Static Sensitivity for SC_THREAD

You can also define sensitivity statically in the constructor, then use a bare wait() inside the process to wait on it:

SC_CTOR(my_module) {
  SC_THREAD(my_thread);
  sensitive << clk.pos();    // static sensitivity: rising edge
}

void my_thread() {
  while (true) {
    wait();                   // waits for clk posedge each time
    // ... do work ...
  }
}
Common SC_THREAD mistake — deadlock An SC_THREAD that loops forever without at least one wait() will never yield control. The simulation kernel stalls. Always ensure every path through an infinite loop passes through a wait().

3. SC_METHOD — The Event-Driven Process

An SC_METHOD works completely differently. It is re-invoked by the scheduler every time its trigger condition fires. Each invocation runs to completion and returns. There is no suspension, no resumption — the process starts from scratch each time.

Because of this, SC_METHOD processes cannot call wait(). Attempting to do so is a runtime error. State that needs to persist between invocations must be stored in module member variables, not local stack variables.

SC_MODULE(edge_counter) {
  sc_in<bool>  clk;
  sc_out<int>  count;
  int m_count = 0;             // member variable — persists

  SC_CTOR(edge_counter) {
    SC_METHOD(count_method);
    sensitive << clk.pos();   // trigger on rising edge
  }

  void count_method() {
    m_count++;                 // called fresh on every posedge
    count.write(m_count);
    // no wait() here — would crash at runtime
  }
};

next_trigger() — Dynamic Sensitivity

While SC_THREAD uses wait(event) to change what it's waiting for at runtime, SC_METHOD uses next_trigger() to control what event triggers the next invocation:

void smart_method() {
  if (mode == IDLE) {
    next_trigger(start_event);        // wait for start next time
  } else if (mode == ACTIVE) {
    next_trigger(10, SC_NS);          // re-trigger in 10ns
  } else {
    next_trigger(done_event | err_event); // either fires next
  }
}

If you don't call next_trigger(), the static sensitivity list applies again automatically. If there is no static sensitivity and no next_trigger() call on some code path, that path will never re-trigger — a silent bug.

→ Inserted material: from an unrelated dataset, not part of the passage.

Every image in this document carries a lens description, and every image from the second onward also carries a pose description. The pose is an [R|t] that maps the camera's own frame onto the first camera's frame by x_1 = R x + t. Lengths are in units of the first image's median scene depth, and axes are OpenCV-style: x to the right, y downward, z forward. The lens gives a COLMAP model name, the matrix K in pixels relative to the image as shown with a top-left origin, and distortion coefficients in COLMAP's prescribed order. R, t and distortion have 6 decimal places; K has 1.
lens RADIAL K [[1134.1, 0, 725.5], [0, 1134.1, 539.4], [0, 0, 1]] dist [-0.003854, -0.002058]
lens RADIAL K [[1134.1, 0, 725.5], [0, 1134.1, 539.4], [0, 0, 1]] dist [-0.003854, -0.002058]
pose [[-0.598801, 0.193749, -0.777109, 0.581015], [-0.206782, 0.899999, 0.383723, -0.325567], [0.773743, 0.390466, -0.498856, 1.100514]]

Common SC_METHOD mistake — calling wait() Calling wait() directly or through any function that calls wait() internally will crash with a runtime error: "wait() is only allowed in SC_THREAD". Blocking channel calls like sc_fifo::read() and sc_fifo::write() also call wait() internally — use the non-blocking nb_read() / nb_write() variants instead.

4. Events and Notifications — What Both Types Share

Both SC_THREAD and SC_METHOD respond to events. An sc_event is a point in time — it has no value and no duration. When notified, it wakes any process waiting on it.

sc_event my_event;

// Notify forms:
my_event.notify();              // immediate — current evaluate phase
my_event.notify(SC_ZERO_TIME);  // delta delay — next evaluate phase
my_event.notify(10, SC_NS);     // timed — 10ns from now
my_event.cancel();              // cancel a pending notification
The missed event problem Immediate notification (notify()) can be missed. If a process has not yet reached its wait(event) when the event fires, the process never sees it. Use notify(SC_ZERO_TIME) to defer to the next delta cycle — by then all processes have had a chance to reach their wait points.

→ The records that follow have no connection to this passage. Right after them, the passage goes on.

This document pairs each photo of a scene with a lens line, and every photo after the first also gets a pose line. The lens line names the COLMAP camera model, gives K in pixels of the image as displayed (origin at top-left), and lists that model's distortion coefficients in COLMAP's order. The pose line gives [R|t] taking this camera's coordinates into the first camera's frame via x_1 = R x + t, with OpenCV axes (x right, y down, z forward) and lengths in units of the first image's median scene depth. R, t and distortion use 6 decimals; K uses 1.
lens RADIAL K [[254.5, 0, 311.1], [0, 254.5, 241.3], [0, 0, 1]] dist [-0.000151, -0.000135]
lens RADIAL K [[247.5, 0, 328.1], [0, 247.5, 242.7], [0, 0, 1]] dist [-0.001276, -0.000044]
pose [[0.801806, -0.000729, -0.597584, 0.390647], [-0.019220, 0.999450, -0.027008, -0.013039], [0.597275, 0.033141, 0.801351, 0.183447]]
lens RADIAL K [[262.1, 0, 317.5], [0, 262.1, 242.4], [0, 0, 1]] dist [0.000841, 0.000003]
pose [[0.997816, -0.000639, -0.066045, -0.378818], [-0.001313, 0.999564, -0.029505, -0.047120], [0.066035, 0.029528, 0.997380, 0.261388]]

5. Side-by-Side Comparison

Feature SC_THREAD SC_METHOD
Started by kernel Once, at simulation start On every triggering event
Can call wait() ✅ Yes — suspends & resumes ❌ No — runtime error
Stack variables Persist across wait() calls Reset on each invocation
State storage Local variables (stack) Module member variables only
Dynamic sensitivity wait(event) next_trigger(event)
Static sensitivity sensitive + wait() sensitive (auto re-triggers)
Blocking channel calls ✅ OK (sc_fifo::read/write) ❌ No — use nb_read/nb_write
Performance Slightly heavier (stack context) Slightly faster (no stack save)
Best for Protocols, state machines, stimulus Combinational logic, monitors, RTL
HDL equivalent VHDL process with wait statements Verilog always @, VHDL concurrent stmt
Classic mistake Infinite loop without wait() → deadlock Calling wait() → crash

6. When to Use Which

Use SC_THREAD when:

Use SC_METHOD when:

Quick decision rule Ask yourself: "Does this process need to pause partway through and remember where it was?" If yes → SC_THREAD. If it reacts to events and completes in one shot → SC_METHOD.

7. A Practical Example — Same Problem, Both Ways

A simple timeout detector: raise an alarm if a signal stays low for more than 100ns.

SC_THREAD approach — natural sequential logic

void timeout_thread() {
  while (true) {
    wait(signal.negedge_event());    // wait for signal to go low
    wait(100, SC_NS, signal.posedge_event()); // 100ns or posedge
    if (!signal.read()) {            // still low after 100ns?
      alarm.write(true);
      wait(signal.posedge_event());  // wait for recovery
      alarm.write(false);
    }
  }
}

SC_METHOD approach — same logic, but state must be explicit

bool m_timing = false;
sc_time m_low_since;

void timeout_method() {
  if (!signal.read() && !m_timing) {
    m_timing = true;
    m_low_since = sc_time_stamp();
    next_trigger(100, SC_NS);        // re-check in 100ns
  } else if (!signal.read() && m_timing) {
    alarm.write(true);               // still low — alarm
    m_timing = false;
    next_trigger(signal.posedge_event());
  } else {
    alarm.write(false);              // signal recovered
    m_timing = false;
    next_trigger(signal.negedge_event());
  }
}

Both work. The SC_THREAD version reads like a protocol spec. The SC_METHOD version is more explicit about state — which is both its strength (clear module state) and its burden (you manage every transition).

Bonus: sc_spawn — Dynamic Processes

SystemC 2.1 introduced a third option: sc_spawn() — creating processes at runtime during simulation, not just at elaboration. Spawned processes are SC_THREAD-style by default but can accept arguments and return values, which static processes cannot.

#define SC_INCLUDE_DYNAMIC_PROCESSES
#include <systemc>

void monitor_transaction(sc_fifo<Packet>& fifo) {
  Packet p = fifo.read();
  cout << "Got packet @ " << sc_time_stamp() << endl;
}

// In an SC_THREAD:
sc_process_handle h = sc_spawn(
  sc_bind(&monitor_transaction, sc_ref(my_fifo))
);
wait(h.terminated_event());  // wait for spawned process to finish

sc_spawn is particularly useful for fork-join parallelism — spawning multiple concurrent checkers and waiting for all to complete with SC_FORK/SC_JOIN. More on that in a future article.


The choice between SC_THREAD and SC_METHOD is not about preference — it's about which execution model fits the behavior you're modeling. Hardware that reacts combinationally to inputs is an SC_METHOD. A protocol that sequences through phases over time is an SC_THREAD. Get that mapping right, and simulation bugs become rare.